Getting Old is…..
Weird, Disconcerting, Unfamiliar, Surreal, Unsettling…
Each year, life can offer us new opportunities and challenges. But with each decade, we mark the passage of time with our bodies and, more importantly, our mindset.
Who isn’t startled when they look in the mirror somehow expecting to see their twenty year old self looking back at them? When we’re younger, we get caught up in the business of our lives, jobs, and kids. And then, all of a sudden it seems, you realize you’ve hit the halfway mark while you weren’t paying attention. When did that happen? And what happened? Things don’t look, feel, or move like they used to. That’s the physical perspective.
From a neurological perspective, because your brain and nervous system are constantly working to keep you safe, they’re making your world smaller to reduce the threat to your survival: Your movements get smaller and safe; your visual skills down regulate; and even your emotional capacity for change lessens. Believe it or not, from a survival perspective, this is for your own good. It might seem counterintuitive that our brains think we are safer if our world “gets smaller,” but it makes sense. When you move less, there is a better chance that you’ll be alive tomorrow. You’ve saved calories. You’re safe. And while it makes sense for your immediate survival, it doesn’t when you take a longer view and want a healthy future where you can move well and avoid injury.

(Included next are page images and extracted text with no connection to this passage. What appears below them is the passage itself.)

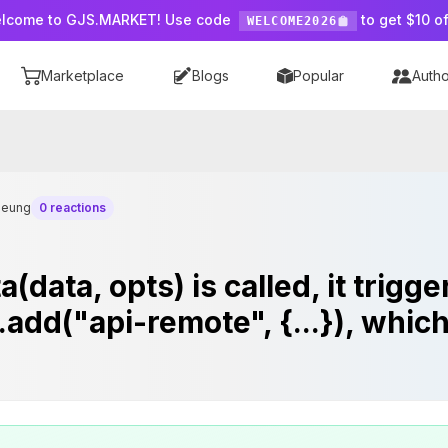
lcome to GJS.MARKET! Use code
to get $10 of
WELCOME2026
Marketplace
Blogs
Popular
Autho
heung
0 reactions
(data, opts) is called, it trigg
.add("api-remote", {...}), whic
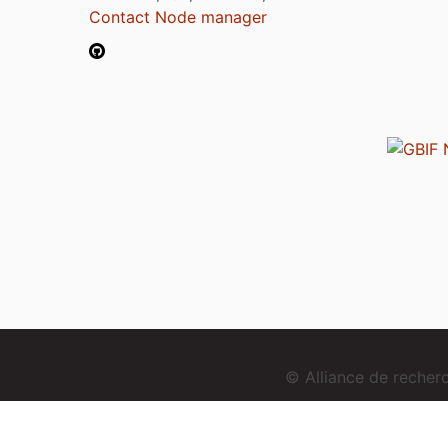
Contact Node manager
© Alliance de reche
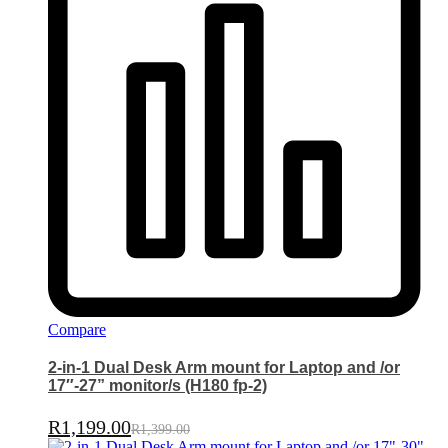
Compare
2-in-1 Dual Desk Arm mount for Laptop and /or
17″-27” monitor/s (H180 fp-2)
R
1,199.00
R
1,399.00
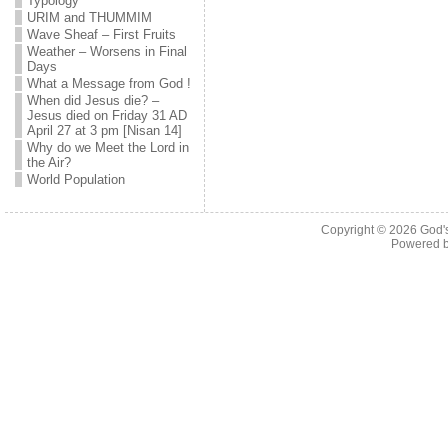
Typology
URIM and THUMMIM
Wave Sheaf – First Fruits
Weather – Worsens in Final
Days
What a Message from God !
When did Jesus die? –
Jesus died on Friday 31 AD
April 27 at 3 pm [Nisan 14]
Why do we Meet the Lord in
the Air?
World Population
Copyright © 2026
God'
Powered 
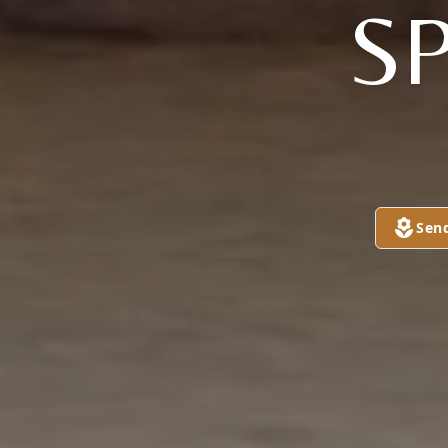
S
Sen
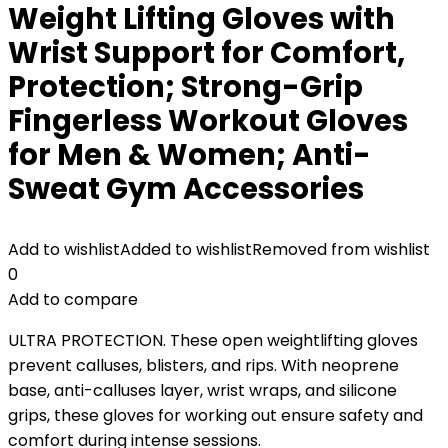
Weight Lifting Gloves with
Wrist Support for Comfort,
Protection; Strong-Grip
Fingerless Workout Gloves
for Men & Women; Anti-
Sweat Gym Accessories
Add to wishlist
Added to wishlist
Removed from wishlist
0
Add to compare
ULTRA PROTECTION. These open weightlifting gloves
prevent calluses, blisters, and rips. With neoprene
base, anti-calluses layer, wrist wraps, and silicone
grips, these gloves for working out ensure safety and
comfort during intense sessions.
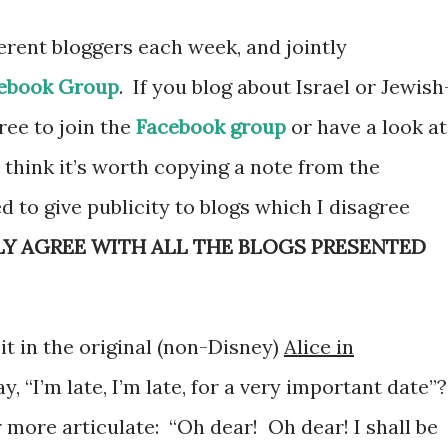
ferent bloggers each week, and jointly
ebook Group
. If you blog about Israel or Jewish
free to join the
Facebook group
or have a look at
I think it’s worth copying a note from the
d to give publicity to blogs which I disagree
LY AGREE WITH ALL THE BLOGS PRESENTED
t in the original (non-Disney)
Alice in
y, “I’m late, I’m late, for a very important date”
 more articulate: “Oh dear! Oh dear! I shall be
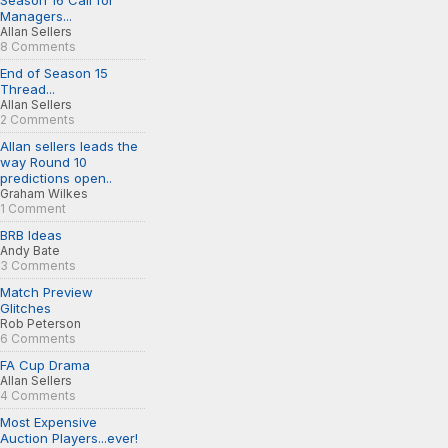
Season 16 Call for
Managers...
Allan Sellers
8 Comments
End of Season 15
Thread...
Allan Sellers
2 Comments
Allan sellers leads the
way Round 10
predictions open..
Graham Wilkes
1 Comment
BRB Ideas
Andy Bate
3 Comments
Match Preview
Glitches
Rob Peterson
6 Comments
FA Cup Drama
Allan Sellers
4 Comments
Most Expensive
Auction Players...ever!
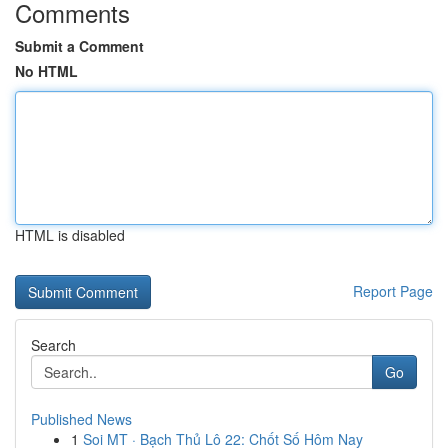
Comments
Submit a Comment
No HTML
HTML is disabled
Report Page
Search
Go
Published News
1
Soi MT · Bạch Thủ Lô 22: Chốt Số Hôm Nay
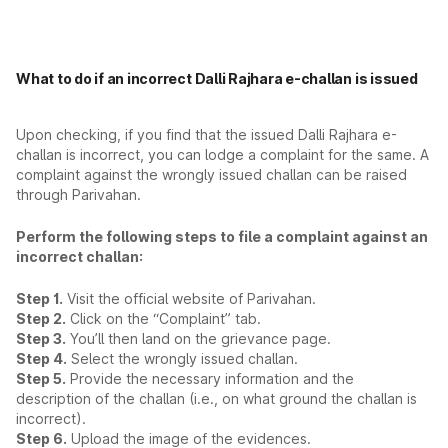
What to do if an incorrect Dalli Rajhara e-challan is issued
Upon checking, if you find that the issued Dalli Rajhara e-
challan is incorrect, you can lodge a complaint for the same. A
complaint against the wrongly issued challan can be raised
through Parivahan.
Perform the following steps to file a complaint against an
incorrect challan:
Step 1.
Visit the official website of Parivahan.
Step 2.
Click on the “Complaint” tab.
Step 3.
You’ll then land on the grievance page.
Step 4.
Select the wrongly issued challan.
Step 5.
Provide the necessary information and the
description of the challan (i.e., on what ground the challan is
incorrect).
Step 6.
Upload the image of the evidences.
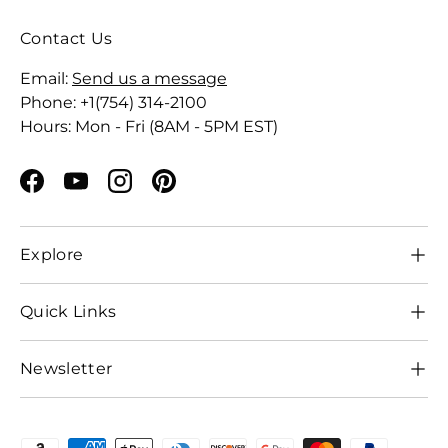
Contact Us
Email:
Send us a message
Phone: +1(754) 314-2100
Hours: Mon - Fri (8AM - 5PM EST)
Facebook
YouTube
Instagram
Pinterest
Explore
Quick Links
Newsletter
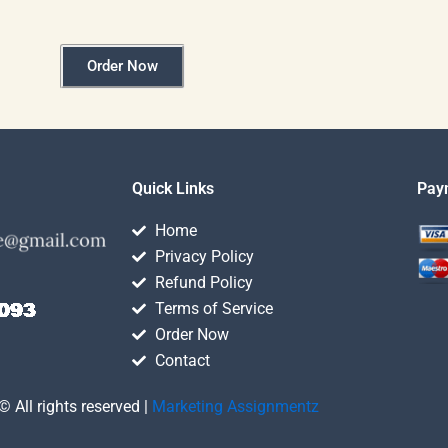
Order Now
Quick Links
Pay
Home
Privacy Policy
Refund Policy
Terms of Service
Order Now
Contact
© All rights reserved |
Marketing Assignmentz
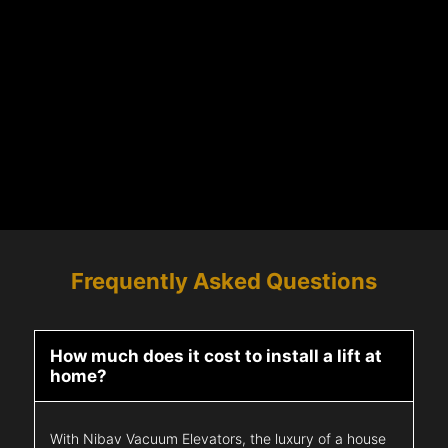
Frequently Asked Questions
How much does it cost to install a lift at
home?
With Nibav Vacuum Elevators, the luxury of a house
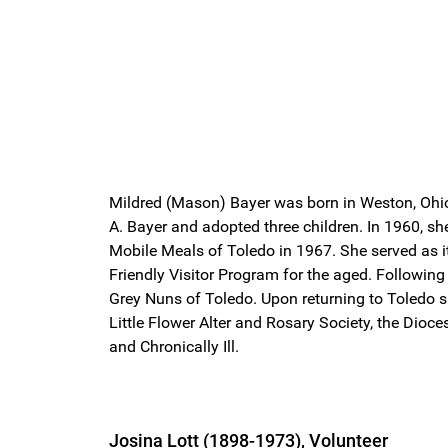
Mildred (Mason) Bayer was born in Weston, Ohio 
A. Bayer and adopted three children. In 1960, s
Mobile Meals of Toledo in 1967. She served as i
Friendly Visitor Program for the aged. Following
Grey Nuns of Toledo. Upon returning to Toledo sh
Little Flower Alter and Rosary Society, the Di
and Chronically Ill.
Josina Lott (1898-1973), Volunteer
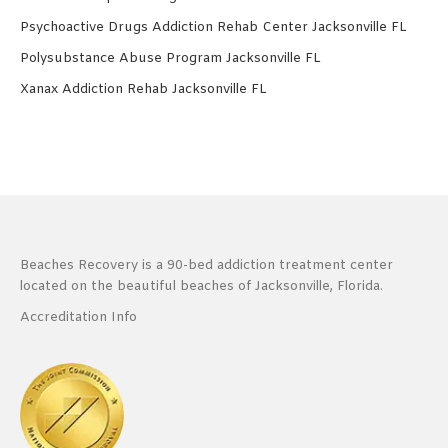
Psychoactive Drugs Addiction Rehab Center Jacksonville FL
Polysubstance Abuse Program Jacksonville FL
Xanax Addiction Rehab Jacksonville FL
Beaches Recovery is a 90-bed addiction treatment center
located on the beautiful beaches of Jacksonville, Florida.
Accreditation Info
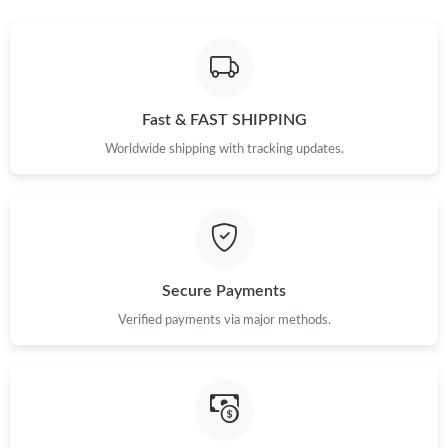
Just Sold: Kyle from Toronto on Jun 19, 2026 at 9:18 PM.
Just Sold: Rachel from Austin on May 11, 2026 at 12:39 PM.
Fast & FAST SHIPPING
Worldwide shipping with tracking updates.
Secure Payments
Verified payments via major methods.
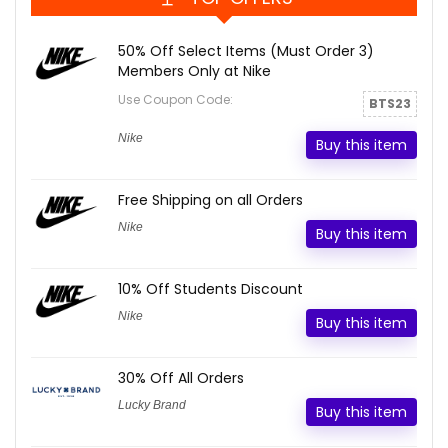
50% Off Select Items (Must Order 3)
Members Only at Nike
Use Coupon Code:
BTS23
Nike
Buy this item
Free Shipping on all Orders
Nike
Buy this item
10% Off Students Discount
Nike
Buy this item
30% Off All Orders
Lucky Brand
Buy this item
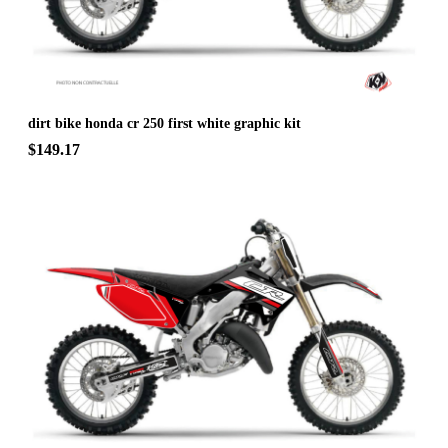
dirt bike honda cr 250 first white graphic kit
$149.17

Moving well means living well. Better movement means better brain health. You have to move in order to make neural pathways in your brain and body. Immobility from both a physical and neurological perspective is a slow and steady way to make your world smaller. Your brain and body crave movement, novelty, and safety, all at the same time.
Learning to move well takes time, intention, and determination. It doesn’t come easily, especially if you’ve had injuries that have changed your movement patterns or put you into pain. This is where the benefit of aging comes into play. If we can’t figure out that good things are worth working for when we get older, when the heck are you going to figure it out?
With age comes the wisdom and experience of knowing that things take time, that the good stuff is worth working for, and that we don’t take joy for granted. Smelling the roses, moving and playing, are all part of enjoying life that is not just reserved for the young. Do yourself a favor and see age as the gift it is rather than the curse it isn’t. If we choose to, we can use our experiences and current situation as a data point to determine how to move forward.
People think that because I do this for a living, moving comes easy. Well, it depends. When it’s a new skill, I have to work at it, just like everyone else. I can be frustrated when my body doesn’t do what I want or think it should do. But as I expand upon my library of movement of skills, everytime I learn something new, it’s a bit easier, because my brain doesn’t register this new movement as a threat. In most areas, I actually move better than I did when I was in my teens and twenties, simply because I’m practicing good movement skills, good visual skills and vestibular/balance drills.
It’s never too late to practice something new. And what a waste of time and energy to feel ashamed or embarrassed over what we can’t do. Who needs it?! Is that really what you want to practice? Being ashamed? Who cares! That is where the gift of age comes in. Enjoy life, be a dork! Playfulness and humility are things to be proud of as we age. Find something you love but are challenged by. Be cautious, but with emotional abandon. Move, play, have fun. Moving well doesn’t end with youth.